Sulamita Lermanaitė-Gelpernienė Would Be 90 Tomorrow

Antanas Sutkus
photo: Antanas Sutkus

Sulamita Lermanaitė-Gelpernienė would have celebrated her 90th birthday tomorrow, July 28. People who knew her remember her.


…After being graduated from the Vilnius Conservatory, she became a pianist, a concert performer and a concert master at the Lithuanian Conservatory.

Lithuanian Music Academy professor and cathedral head Leonidas Melnikas told [the magazine] Muzikos Barai about Sulamita Lermanaitė-Gelpernienė whom he met when he went to work at the Music Academy as a young man. The professor spoke with the reporter Asta Linkevičiūtė. An excerpt is provided below.

What sort of person, colleague, fellow worker was she?

This was a person to whom you could always go to ask for help of a professional nature, whom you could ask about something, who always sincerely offered advice. She gave advice on how to come up with a repertoire, what material to teach during the school year, how to educate students. Professional communication with her was important human communication and also very pleasant. She was an active member of the cathedral, a real patriot of the collective, she was a fan of the cathedral and the students. The people around Gelpernienė always felt her attentiveness, interest and support.

What were her exceptional features as a teacher?

She took an interest in contemporary music although she was actually a classical type of teacher, inculcating good professional skills. Further success depended on the student, whether he would be able to accomplish something, but he already had been given a strong academic base.

“This sincere, open smile always graced her lips… This was a person who radiated warmth and care, and she had a sense of humor. She was a person of high culture,” pianist V. Gaidamavičius recalls.

Gelpernienė worked at the Ąžuoliukas Music School in Vilnius from its very inception and taught children to play piano. She loved children. She used to say: “I work with children, I am happy, this gives me joy…”

Melnikas said: “Time will show who accomplished more, whose contribution was greater. Gelpernienė’s contribution is very great. Looking through the eyes of the next generation, she is like a bridge connecting our activities today with the past. Truly a chain of connections.”


The Russian newspaper Obzor also published memories of Gelpernienė in the run-up to what would have been her birthday. Excerpts follow.

The First Weapon

Gelpernienė Sulamit
Sulamit Gelpernienė

Gelperno šeima
The Gelpernas family, photo courtesy VVŽGM

Dedicated to the 90th anniversary of the birth of Sulamia Lermanaitė-Gelpernienė (1926-2003)

The last day of 1941. For two months now there have been no aktionen [mass murder operations] in the Kaunas ghetto. Some ghetto prisoners have calmed down, believing this will last. Others, especially young people, are ready to fight. A resistance group forms. A meeting of different group representatives takes place in one ghetto apartment. The decision is made to form a unified underground organization. One of the first tasks is to get weapons.

Members of the organization who work in the city, outside the ghetto, are able to get the metal frame of an old gun. Sixteen-year-old Sulamita Lermanaitė, who works in a work brigade in the city, is given the task of smuggling the weapon into the ghetto. The frame is delivered to her workplace.

▶ _WHAT YOU WILL DO_
• a. List every person named in the Gelpernienė article other than Gelpernienė herself.
• b. Answer these questions from the Gelpernienė article:
(i) On what date would she have turned 90?
(ii) Which Russian newspaper published memories of her?
(iii) How old was she when she was given the task of smuggling the weapon into the ghetto?
• c. Continue the Gelpernienė article from the point where it stops.
The records that follow have nothing to do with this article.

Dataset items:
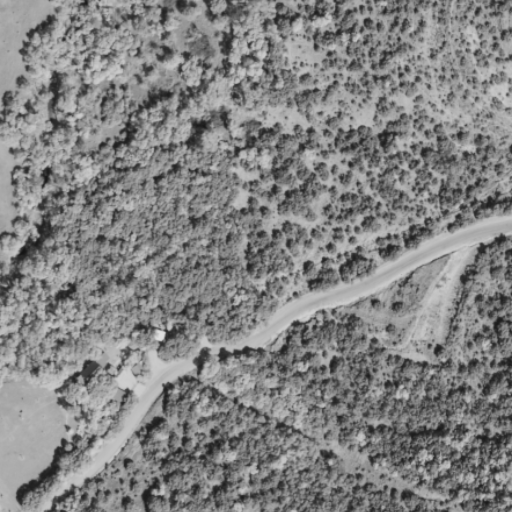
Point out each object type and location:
road: (251, 321)
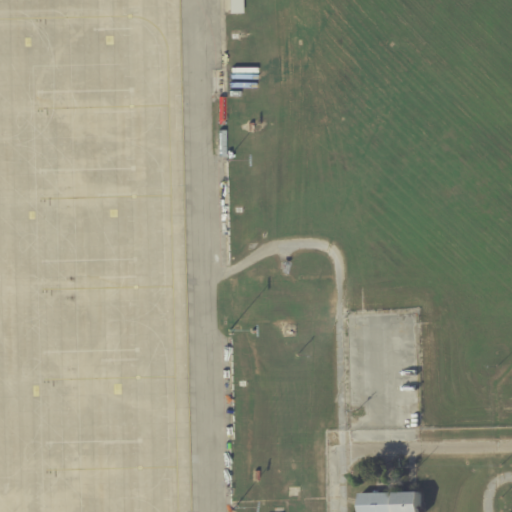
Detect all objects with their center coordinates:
building: (231, 5)
building: (231, 7)
airport taxiway: (83, 15)
airport: (255, 256)
airport apron: (92, 257)
airport taxiway: (171, 271)
building: (399, 412)
building: (408, 412)
road: (397, 448)
building: (293, 490)
building: (389, 501)
building: (391, 502)
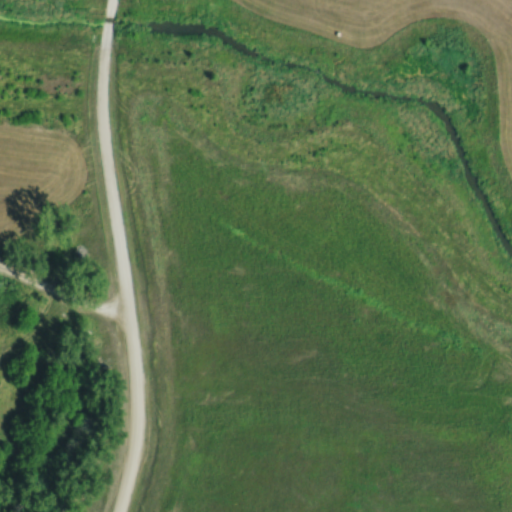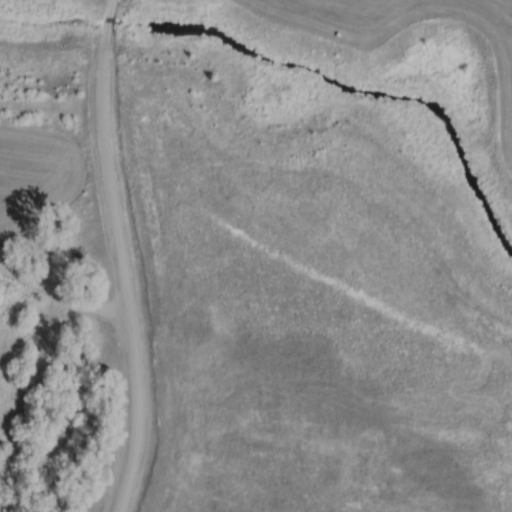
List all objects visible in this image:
river: (300, 66)
road: (120, 255)
road: (65, 300)
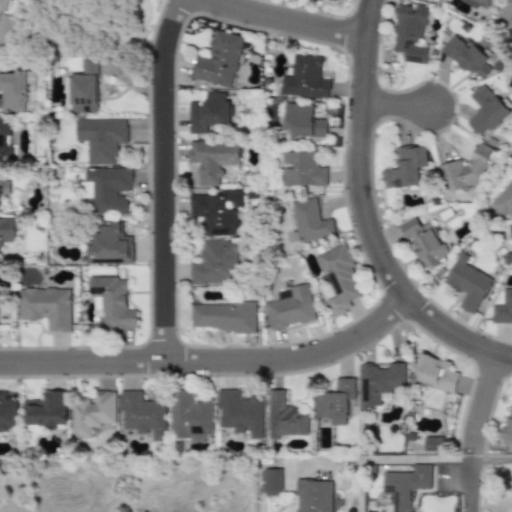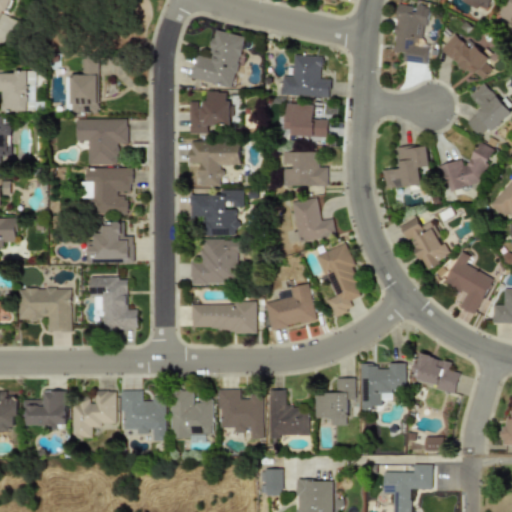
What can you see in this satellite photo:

▶ _EXPECTED RESPONSES_
• a.
Antanas Sutkus
Leonidas Melnikas
Asta Linkevičiūtė
V. Gaidamavičius

• b.
(i) July 28
(ii) Obzor
(iii) Sixteen

• c.
Sulamita is able to stick the gun inside a broom with the barrel pointed downwards. She secures this by tying rags around it. The brigade returns to the ghetto and are allowed into the gate without any hindrances, and no would even suppose that one of the young girls is carrying a special cargo…

Putting the pieces of the gun together and finding wooden parts in the ghetto wasn’t a complicated matter… The young people got guns and began to learn how to shoot. So began the path of the brave girl Sulamita.

In the underground she was a message carrier and translator and carried out different tasks. She met her future husband Dmitri Gelpern in the anti-fascist organization, who was one of the leaders of the organization at that time.

She smuggled weapons into the ghetto many times. In April, 1944, Sulamita Lermanaitė fled the Kaunas ghetto and joined up with the Forward partisan unit. She marched into liberated Kaunas on August 1, 1944, with this partisan unit.

Her parents and brother died in the Holocaust…

Sulamita’s love of music was born before the war in childhood when she attended the famous pre-war private piano study of Elsa Herbek-Hansen. She lived in Vilnius after the war and was graduated in the piano class of the State Conservatory.

She studied under professor Yakov Ginzburg. She accompanied stringed instruments. For many years she worked in the classroom of famous violinist Aleksandras Livontas and played with cellist Augustas Gučas, often touring with violinist Algis Gricius. She became a teacher, associate professor at the piano cathedral.

She taught Raimondas Katilus, Virgilijus Noreika, Silvija Sondeckienė and other well-known musicians. She made working trips to Moscow, Leningrad, the Yerevan Conservatory and the Samuel Rubin Israel Academy of Music in Tel Aviv. She dedicated much of her time to academic work and collected and edited the eighth, eleventh, fourteenth and fifteenth “Young Pianist” collections, and also wrote methodological reports about M. K. Čiurlionis and K. Brunzaitė. She transcribed a J. Juzeliūnas and M.K. Čiurlionis quartet for piano for four hands. Sulamita Gelpernienė taught children to play piano for the many years she taught at the Ažuoliukas Music Academy.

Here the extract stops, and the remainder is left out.